A story at the Wall Street Journal over the long holiday weekend caught my eye, A Solitary Jailhouse Lawyer Argues His Way Out of Prison:

For most of those 15 years, Mr. Collins, who maintained his innocence, knew the only way his wardrobe would change was if he did something that’s indescribably rare. He’d have to lawyer himself out of jail.

There was no crusading journalist, no nonprofit group taking up his cause, just Inmate 95A2646, a high-school dropout from Brooklyn, alone in a computerless prison law library.

On returning to Rikers Island, the city jail complex, Mr. Collins headed to the law library. There and later at Green Haven prison north of the city, he spent most of his free time in law libraries, pouring himself into legal books: "Federal Rules of Criminal Procedure," "McKinney’s Consolidated Laws of New York," "The Legal Research Manual."

A thick text for paralegals called "Case Analysis and Fundamentals of Legal Writing" became his bible. He devoted two months to mastering the intricacies of federal and state law on access to public records.

Four days before a scheduled hearing in Judge Irizarry’s federal court, the D.A.’s office offered to reduce the charge against Mr. Collins to manslaughter, allowing his immediate release.

Mr. Collins rejected the offer.

Rather than face accusations of prosecutorial misconduct in the course of Collins’ habeas proceeding, the D.A.’s office threw in the towel and let Collins go. He’s studying for the bar and working for the civil rights lawyer who later joined his cause.

The story has a Cinderella quality to it. There’s an old canard, mystifying to lawyers and non-lawyers alike, that "possession is nine-tenths of the law" (apparently a reference to the fact that, in general, the possessor of a property is presumed to be its rightful owner), but I think it’s more fair to say that "common sense is nine-tenths of the law."

No matter what the subject, from requests for public records to habeas petitions to the CAN-SPAM Act, in general the law makes sense. You might not agree with the law in question — there are plenty of statutes, regulations, and cases I find to be absurd, dishonest, or downright wrong — but figuring out what most laws mean is easy with a little basic legal knowledge and a lot of research on the particular law in question. Law is more an art than a science but, unlike most arts, it requires minimal technical knowledge. You can teach it to yourself.
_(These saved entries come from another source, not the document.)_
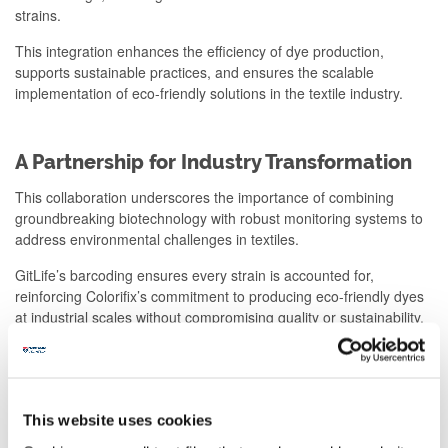
strains.
This integration enhances the efficiency of dye production,
supports sustainable practices, and ensures the scalable
implementation of eco-friendly solutions in the textile industry.
A Partnership for Industry Transformation
This collaboration underscores the importance of combining
groundbreaking biotechnology with robust monitoring systems to
address environmental challenges in textiles.
GitLife’s barcoding ensures every strain is accounted for,
reinforcing Colorifix’s commitment to producing eco-friendly dyes
at industrial scales without compromising quality or sustainability.
About the companies
This website uses cookies
GitLife Biotech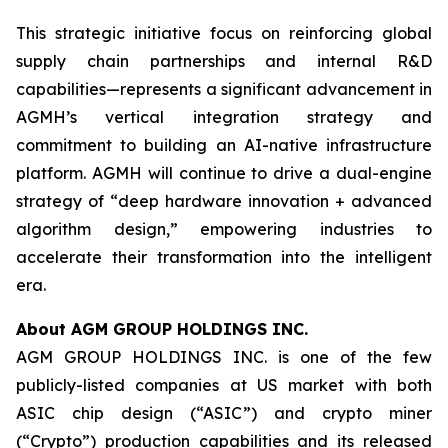
This strategic initiative focus on reinforcing global
supply chain partnerships and internal R&D
capabilities—represents a significant advancement in
AGMH’s vertical integration strategy and
commitment to building an AI-native infrastructure
platform. AGMH will continue to drive a dual-engine
strategy of “deep hardware innovation + advanced
algorithm design,” empowering industries to
accelerate their transformation into the intelligent
era.
About AGM GROUP HOLDINGS INC.
AGM GROUP HOLDINGS INC. is one of the few
publicly-listed companies at US market with both
ASIC chip design (“ASIC”) and crypto miner
(“Crypto”) production capabilities and its released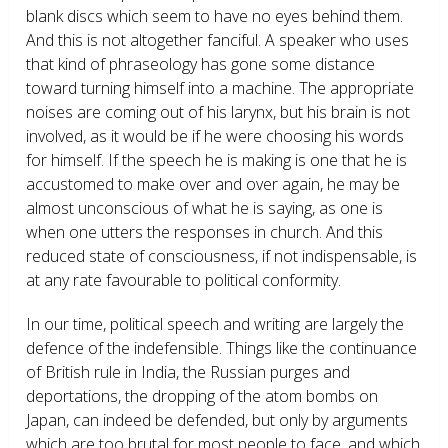
blank discs which seem to have no eyes behind them.
And this is not altogether fanciful. A speaker who uses
that kind of phraseology has gone some distance
toward turning himself into a machine. The appropriate
noises are coming out of his larynx, but his brain is not
involved, as it would be if he were choosing his words
for himself. If the speech he is making is one that he is
accustomed to make over and over again, he may be
almost unconscious of what he is saying, as one is
when one utters the responses in church. And this
reduced state of consciousness, if not indispensable, is
at any rate favourable to political conformity.
In our time, political speech and writing are largely the
defence of the indefensible. Things like the continuance
of British rule in India, the Russian purges and
deportations, the dropping of the atom bombs on
Japan, can indeed be defended, but only by arguments
which are too brutal for most people to face, and which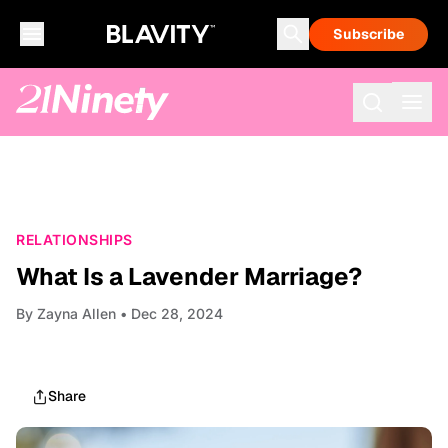
Subscribe
RELATIONSHIPS
What Is a Lavender Marriage?
By
Zayna Allen
• Dec 28, 2024
Share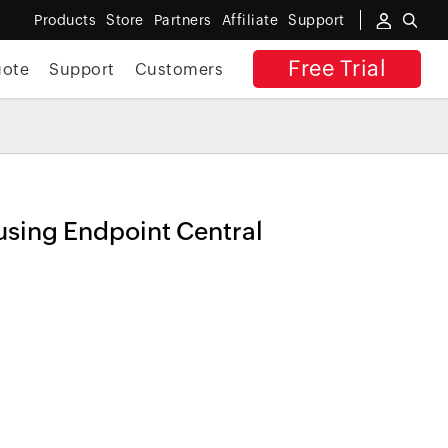
Products
Store
Partners
Affiliate
Support
Free Trial
uote
Support
Customers
s the risk
x
REGISTER NOW
using Endpoint Central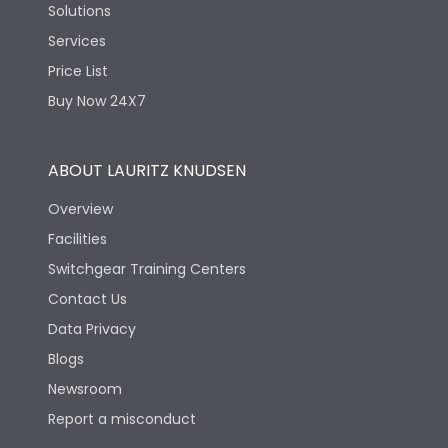
Solutions
Services
Price List
Buy Now 24X7
ABOUT LAURITZ KNUDSEN
Overview
Facilities
Switchgear Training Centers
Contact Us
Data Privacy
Blogs
Newsroom
Report a misconduct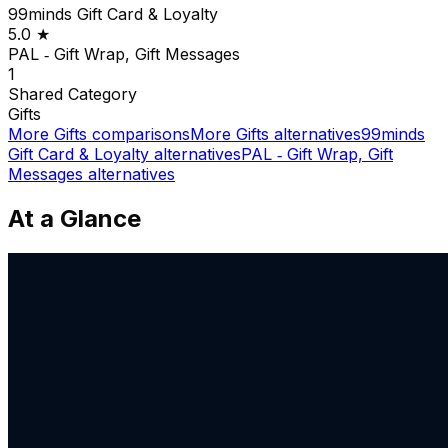
99minds Gift Card & Loyalty
5.0
★
PAL ‑ Gift Wrap, Gift Messages
1
Shared
Category
Gifts
More
Gifts
comparisons
More
Gifts
alternatives
99minds
Gift Card & Loyalty
alternatives
PAL ‑ Gift Wrap, Gift
Messages
alternatives
At a Glance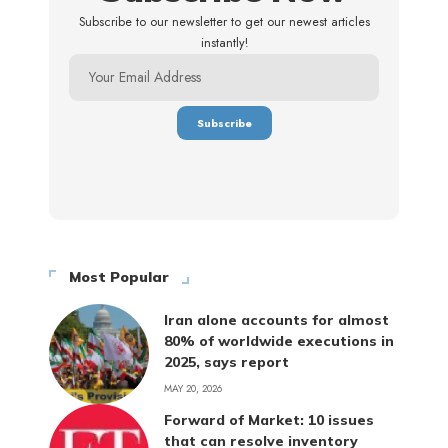
Subscribe to our newsletter to get our newest articles
instantly!
Most Popular
Iran alone accounts for almost
80% of worldwide executions in
2025, says report
MAY 20, 2026
Forward of Market: 10 issues
that can resolve inventory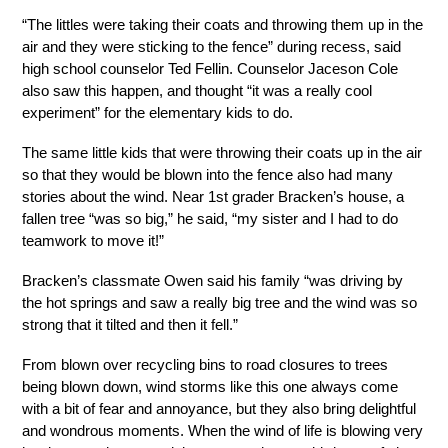
“The littles were taking their coats and throwing them up in the 
air and they were sticking to the fence” during recess, said 
high school counselor Ted Fellin. Counselor Jaceson Cole 
also saw this happen, and thought “it was a really cool 
experiment” for the elementary kids to do.
The same little kids that were throwing their coats up in the air 
so that they would be blown into the fence also had many 
stories about the wind. Near 1st grader Bracken’s house, a 
fallen tree “was so big,” he said, “my sister and I had to do 
teamwork to move it!”
Bracken’s classmate Owen said his family “was driving by 
the hot springs and saw a really big tree and the wind was so 
strong that it tilted and then it fell.” 
From blown over recycling bins to road closures to trees 
being blown down, wind storms like this one always come 
with a bit of fear and annoyance, but they also bring delightful 
and wondrous moments. When the wind of life is blowing very 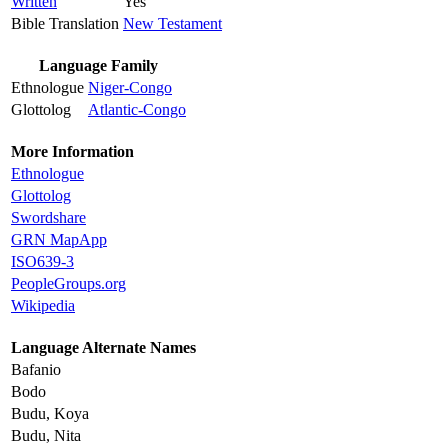
Written
Yes
Bible Translation
New Testament
Language Family
Ethnologue
Niger-Congo
Glottolog
Atlantic-Congo
More Information
Ethnologue
Glottolog
Swordshare
GRN MapApp
ISO639-3
PeopleGroups.org
Wikipedia
Language Alternate Names
Bafanio
Bodo
Budu, Koya
Budu, Nita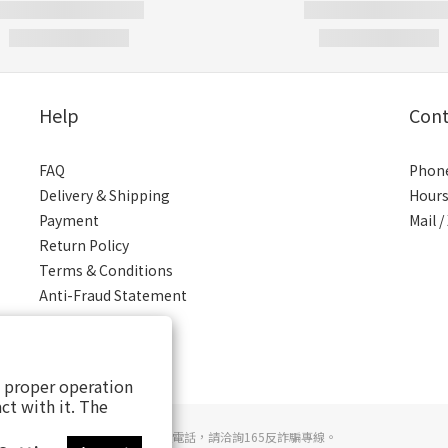
Help
Cont
FAQ
Phone
Delivery & Shipping
Hours
Payment
Mail 
Return Policy
Terms & Conditions
Anti-Fraud Statement
s proper operation
ct with it. The
若接到可疑電話，請洽詢165反詐騙專線。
But there’s a difference between Collins and your typical layman googling legal terms for a few hours. It’s the same difference between Dennis Gingold and your typical lawyer relying on their "experience," often a euphemism for "their gut" and unwillingness to hit the books. It’s Collins’ dedication, diligence, perseverance, and exhaustive approach to his own case. It has nothing to due with having a lot of time in prison; Leo Tolstoy, among the more industrious of modern writers, found no value in it at all, more than a few prisoners have learned helplessness in prison and devoted themselves to continual drug use or to settling scores with other inmates.

Collins’ story is one of losing, and losing, and losing again, and still fighting back, through every means available until, finally, his opponent, the government itself, cowered in fear.

It’s a lesson for all lawyers, even — especially? — those outside the jailhouse.